Autonomia versus democracia interna: o dilema
No Brasil, a confiança dos eleitores brasileiros nos partidos políticos atingiu, em 2023, o maior patamar em 15 anos, consoante o Índice de Confiança Social (ICS), série anual de pesquisas presenciais feitas desde 2009 pelo Ibope. As entidades ligadas à política, porém, em comparação a outras 20 instituições, estão na última posição.[3] Noutra pesquisa mais recente realizada pelo Datafolha, divulgada no dia 27 de março de 2024, constata-se que 93% dos brasileiros confiam pouco ou não confiam nos partidos políticos.[4]
A Constituição de 1988 assegura, no artigo 17, a autonomia dos partidos políticos, mas não impõe parâmetros objetivos para garantir uma estrutura interna democrática. Essa lacuna normativa é ampliada pela Lei 9.096/1995, que igualmente omite critérios de participação, rotatividade de dirigentes e fiscalização interna. O resultado é um sistema permissivo à perpetuação de lideranças, à manipulação de candidaturas e ao uso estratégico e verticalizado dos recursos financeiros públicos.
Apesar das exigências legais mínimas quanto à destinação de recursos por gênero e raça, a distribuição interna ainda é altamente discricionária. As convenções partidárias, teoricamente espaços deliberativos, acabam frequentemente reduzidas a formalizações de decisões já tomadas pelas cúpulas. A ausência de mecanismos robustos de controle, auditoria e prestação de contas em tempo real perpetua a concentração decisória e afasta os filiados do processo político.
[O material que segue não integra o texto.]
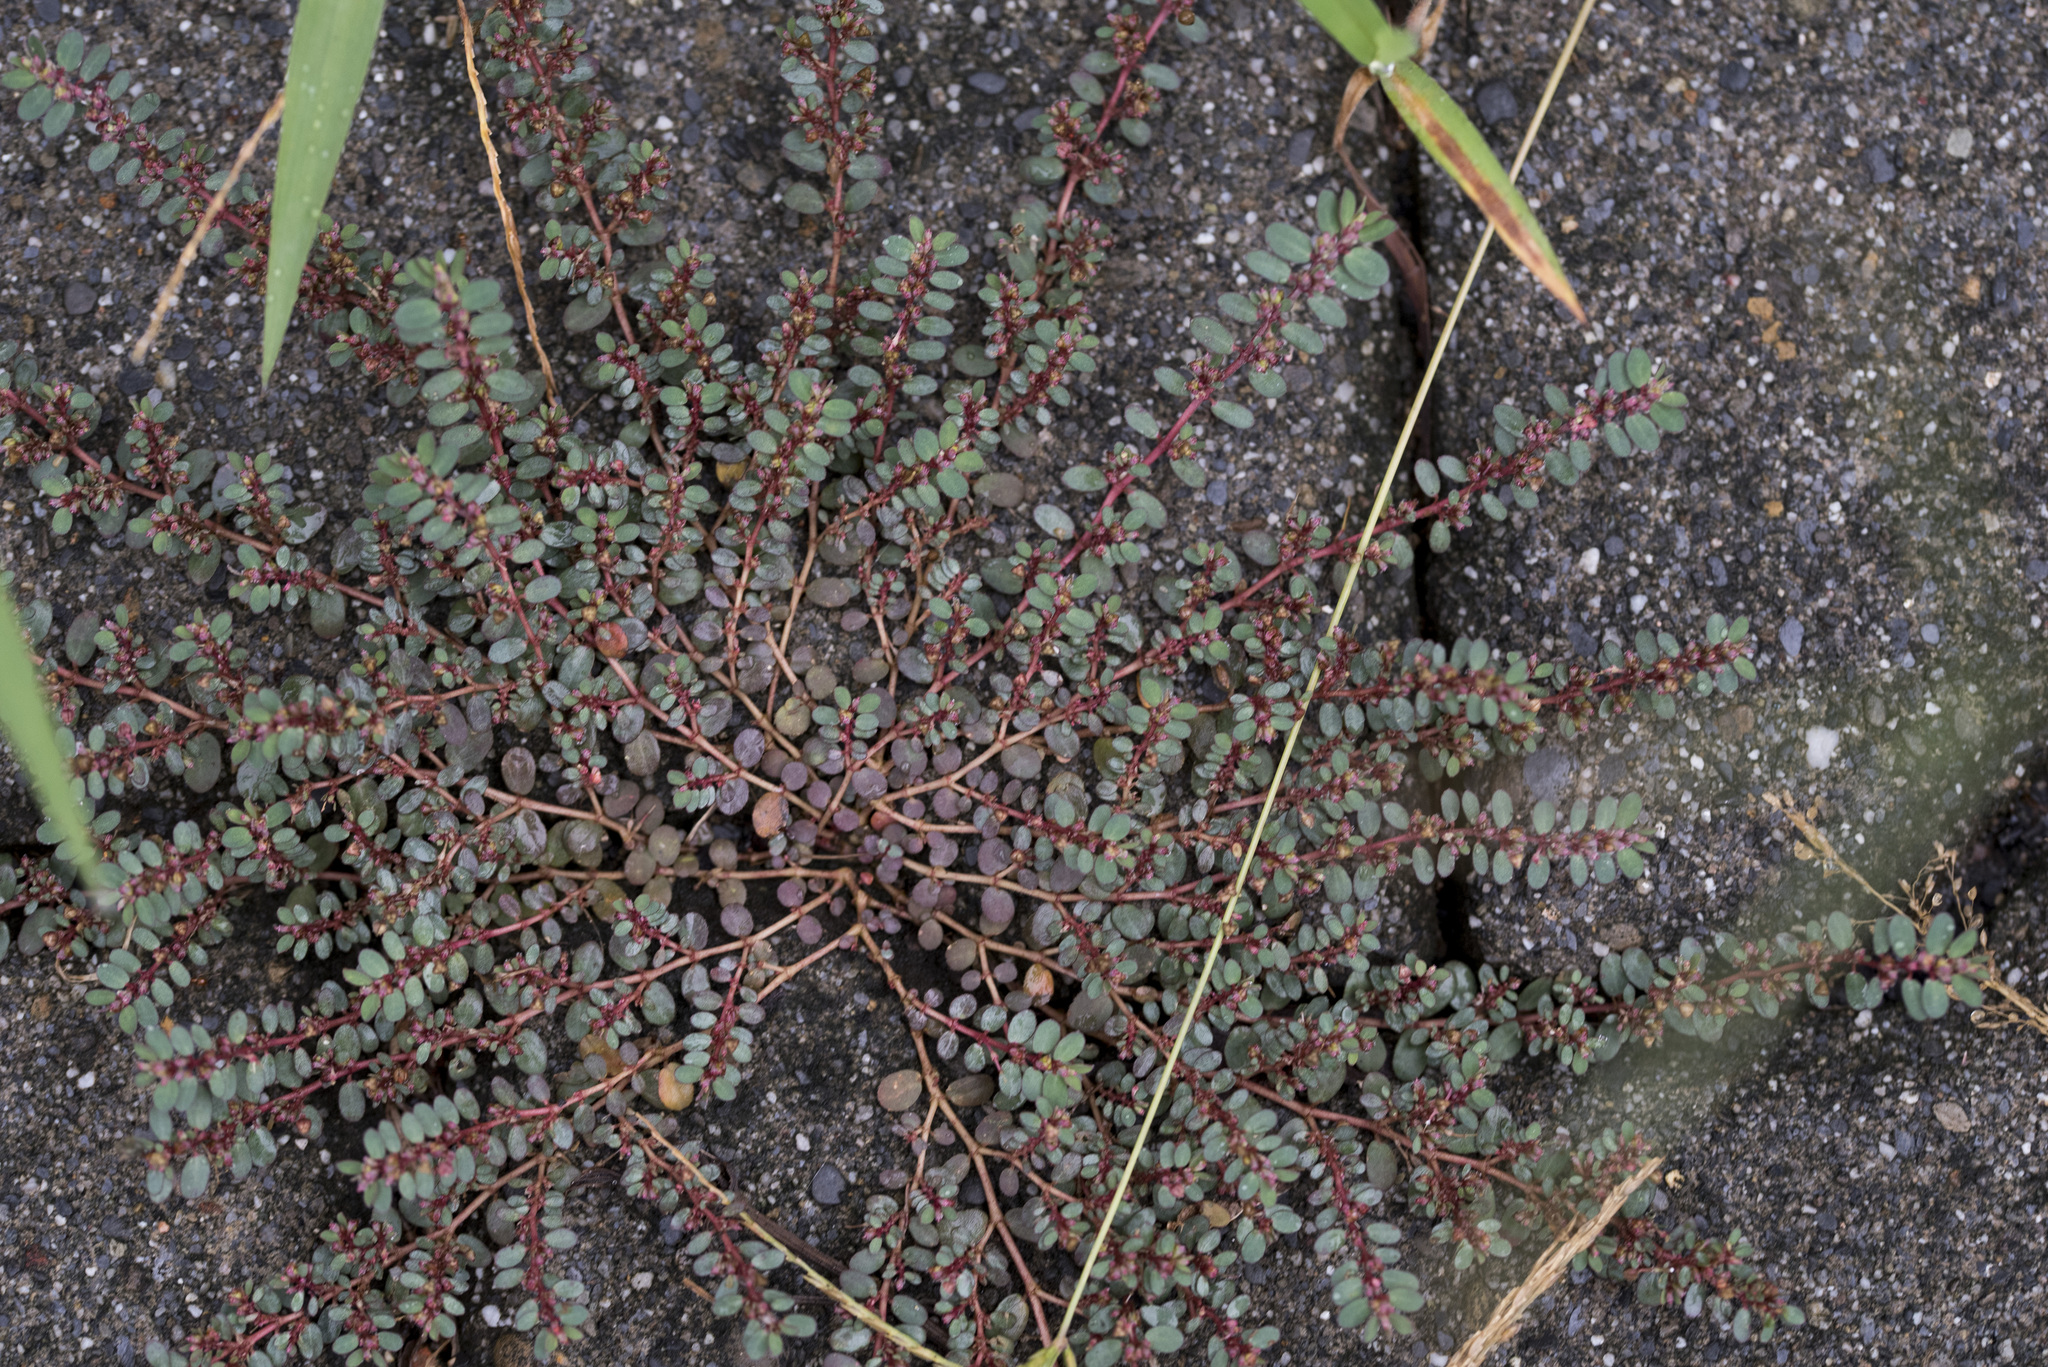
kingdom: Plantae
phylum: Tracheophyta
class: Magnoliopsida
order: Malpighiales
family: Euphorbiaceae
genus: Euphorbia
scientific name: Euphorbia thymifolia
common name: Gulf sandmat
Quando o tema é democratizar os partidos políticos, as formas mais comuns de iniciativas geralmente incluem eleições diretas para lideranças, prévias eleitorais, convenções com delegados eleitos ou indicados e consultas diretas à militância por meio de enquetes, plebiscitos e plataformas digitais.[5] Esses mecanismos tendem a fortalecer a legitimidade das decisões, renovam lideranças, reduzem o personalismo e aproximam o partido das demandas sociais, especialmente em contextos de crise de representatividade.[6]
Embora desejável para fomentar a cultura democrática e a integridade institucional, a democracia intrapartidária pode também gerar desafios como fragmentação interna, judicialização de disputas, influência excessiva de grupos organizados e instabilidade estratégica.[7] Também há o risco de que práticas democráticas se tornem meramente simbólicas — como prévias pouco transparentes ou com participação limitada — servindo apenas para legitimar decisões já tomadas pelas cúpulas.[8]
Para ilustrar a importância do tema, nas eleições de 2024, no que diz respeito ao financiamento público, vinte e nove partidos receberam aproximadamente R$ 4,9 bilhões para gastos com a corrida eleitoral. Para receber os recursos, cada partido precisou definir critérios de distribuição às candidatas e aos candidatos, de acordo com a lei.[9] Todavia, a centralização dos processos decisórios ainda permite que as cúpulas partidárias administrem de forma discricionária o Fundo Partidário e o Fundo Especial de Financiamento de Campanha (FEFC).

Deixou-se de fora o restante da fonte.